Escape Velocity · Linear Motion Completion

Claim: Escape velocity does not overcome gravity.
Result: It marks the transition from curved to linear inertial transport.

This page reframes escape as phase completion, not liberation from a force.

1. The Classical Formula

The standard escape velocity is written as:

$$ v_e = \sqrt{\frac{2GM}{r}} $$

This is traditionally interpreted as the speed required to break gravitational binding.

The formula computes the velocity at which inward curvature no longer dominates outward inertia.

No force is defeated.

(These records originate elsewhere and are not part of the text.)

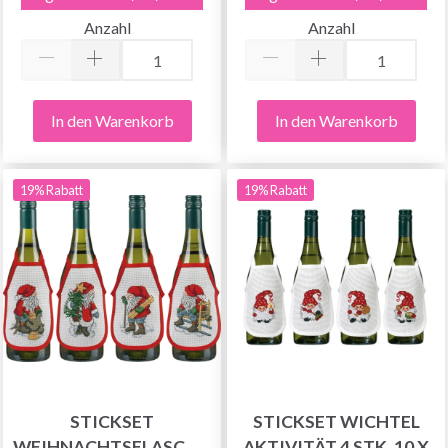
Anzahl
Anzahl
In den Warenkorb
In den Warenkorb
19% Rabatt
19% Rabatt
STICKSET
STICKSET WICHTEL
WEIHNACHTSFLASCHEN
AKTIVITÄT 4 STK. 10 X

No bond is broken.

Below escape velocity, motion is repeatedly re-projected into a moving, rotating frame.

This produces curvature and apparent binding.

At escape velocity, transported motion no longer re-enters the nested frame.

The trajectory ceases to close.

$$ \lim_{r \to \infty} \frac{d^2 \mathbf r}{dt^2} = 0 $$

The usual derivation equates kinetic and potential energy.

In transport terms, it equates inward curvature work with outward inertial persistence.

Escape occurs when curvature bookkeeping reaches zero.

The central body is itself in motion.

Once the projectile’s transport decouples from that motion, no return occurs.

Method A: Transport Geometry
Escape is the failure of curved transport to close.

Method B: Energy–Inertia Accounting
Kinetic transport exceeds curvature encoding.

Both predict the same threshold.

Force language packages curvature persistence into attraction.

This simplifies calculation but hides mechanism.

Nothing escapes.

Motion simply stops turning.

Escape velocity marks the end of curvature, not the defeat of gravity.